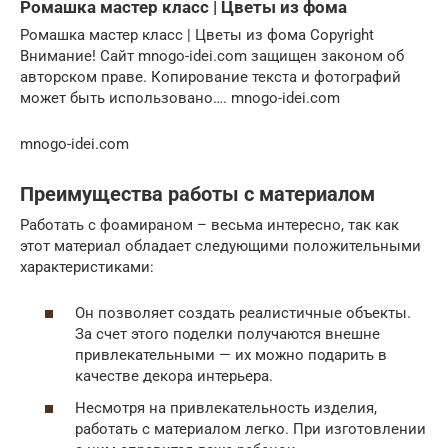
Ромашка мастер класс | Цветы из фома
Ромашка мастер класс | Цветы из фома Copyright
Внимание! Сайт mnogo-idei.com защищен законом об
авторском праве. Копирование текста и фотографий
может быть использовано…. mnogo-idei.com
mnogo-idei.com
Преимущества работы с материалом
Работать с фоамираном – весьма интересно, так как
этот материал обладает следующими положительными
характеристиками:
Он позволяет создать реалистичные объекты.
За счет этого поделки получаются внешне
привлекательными — их можно подарить в
качестве декора интерьера.
Несмотря на привлекательность изделия,
работать с материалом легко. При изготовлении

- _DIRECTIONS_: Copy the text of all the items above word for word, leaving out the pictures.

- _SOLUTION TO THE EXERCISE_:
Ромашка мастер класс | Цветы из фома
Ромашка мастер класс | Цветы из фома Copyright
Внимание! Сайт mnogo-idei.com защищен законом об
авторском праве. Копирование текста и фотографий
может быть использовано…. mnogo-idei.com
mnogo-idei.com
Преимущества работы с материалом
Работать с фоамираном – весьма интересно, так как
этот материал обладает следующими положительными
характеристиками:
Он позволяет создать реалистичные объекты.
За счет этого поделки получаются внешне
привлекательными — их можно подарить в
качестве декора интерьера.
Несмотря на привлекательность изделия,
работать с материалом легко. При изготовлении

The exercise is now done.